> Activity:
Copy out in full every line in the rows below that contains the word "Boardroom".

> Source data:
★ ★ ★

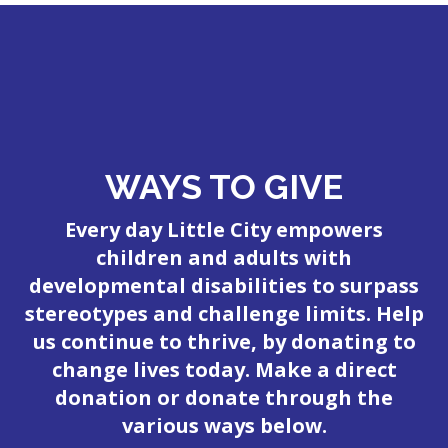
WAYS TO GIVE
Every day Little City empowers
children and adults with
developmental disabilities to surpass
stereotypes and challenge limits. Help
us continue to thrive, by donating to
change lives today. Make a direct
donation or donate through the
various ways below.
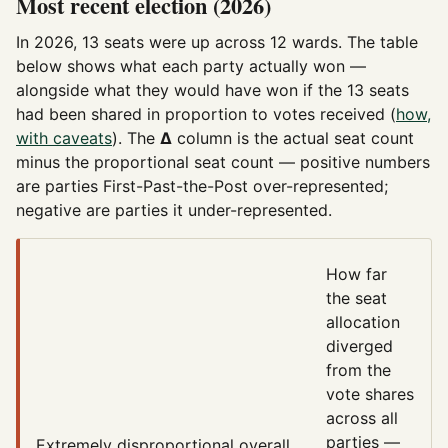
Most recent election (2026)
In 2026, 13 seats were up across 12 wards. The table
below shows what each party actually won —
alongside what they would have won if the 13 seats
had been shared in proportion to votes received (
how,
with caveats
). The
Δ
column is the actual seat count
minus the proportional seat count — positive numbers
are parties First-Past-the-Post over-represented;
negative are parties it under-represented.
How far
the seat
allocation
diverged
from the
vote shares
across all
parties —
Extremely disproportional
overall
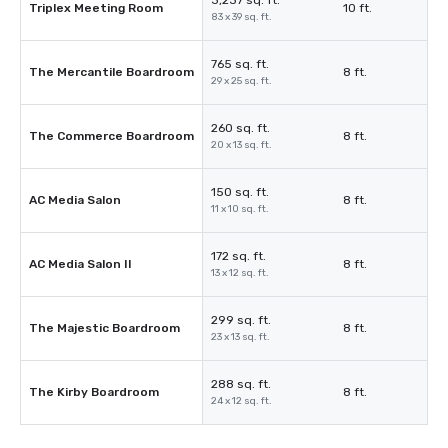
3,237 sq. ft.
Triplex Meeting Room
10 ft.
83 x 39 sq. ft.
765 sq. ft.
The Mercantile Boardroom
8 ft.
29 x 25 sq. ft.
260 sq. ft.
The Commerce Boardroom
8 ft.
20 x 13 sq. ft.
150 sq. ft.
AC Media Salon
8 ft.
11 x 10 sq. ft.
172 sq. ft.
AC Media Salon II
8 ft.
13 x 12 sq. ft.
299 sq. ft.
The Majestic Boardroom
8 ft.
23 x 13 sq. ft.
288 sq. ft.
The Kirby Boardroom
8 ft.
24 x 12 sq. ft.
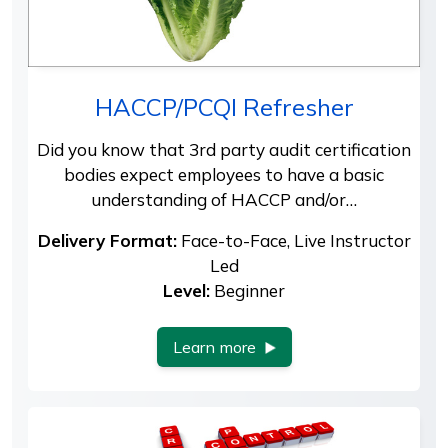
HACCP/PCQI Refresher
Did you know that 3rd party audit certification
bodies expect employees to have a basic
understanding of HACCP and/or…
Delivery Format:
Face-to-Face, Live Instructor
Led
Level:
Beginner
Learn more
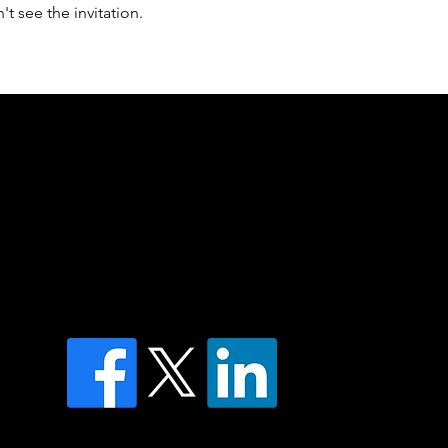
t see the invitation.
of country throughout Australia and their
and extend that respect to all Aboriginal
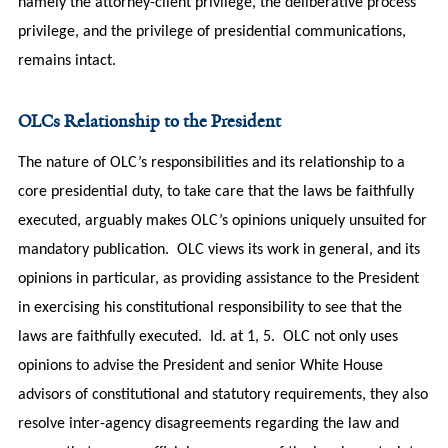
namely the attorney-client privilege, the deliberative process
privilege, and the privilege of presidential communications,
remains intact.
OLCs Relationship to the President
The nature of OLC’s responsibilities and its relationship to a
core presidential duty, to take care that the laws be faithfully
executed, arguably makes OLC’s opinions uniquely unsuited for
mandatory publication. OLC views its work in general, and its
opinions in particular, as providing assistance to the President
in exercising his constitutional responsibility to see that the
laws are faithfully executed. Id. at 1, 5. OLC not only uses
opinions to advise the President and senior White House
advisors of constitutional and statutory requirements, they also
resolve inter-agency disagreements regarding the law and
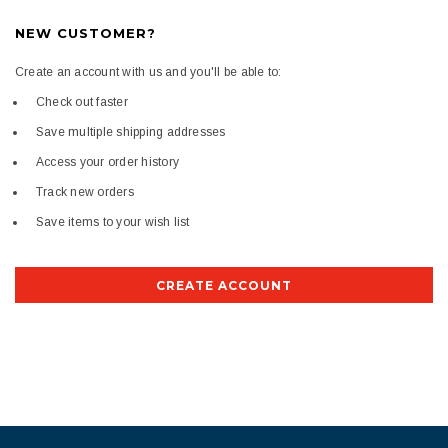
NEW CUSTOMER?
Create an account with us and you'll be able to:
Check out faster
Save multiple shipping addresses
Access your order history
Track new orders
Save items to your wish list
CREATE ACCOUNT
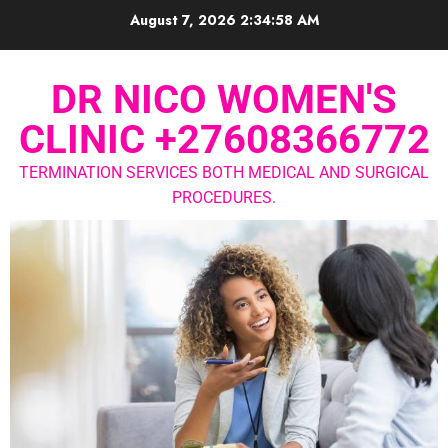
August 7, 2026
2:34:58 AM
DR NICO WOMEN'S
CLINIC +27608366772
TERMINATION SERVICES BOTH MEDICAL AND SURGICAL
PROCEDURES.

★ ★ ★

> Task answer:
The Mercantile Boardroom
The Commerce Boardroom
The Majestic Boardroom
The Kirby Boardroom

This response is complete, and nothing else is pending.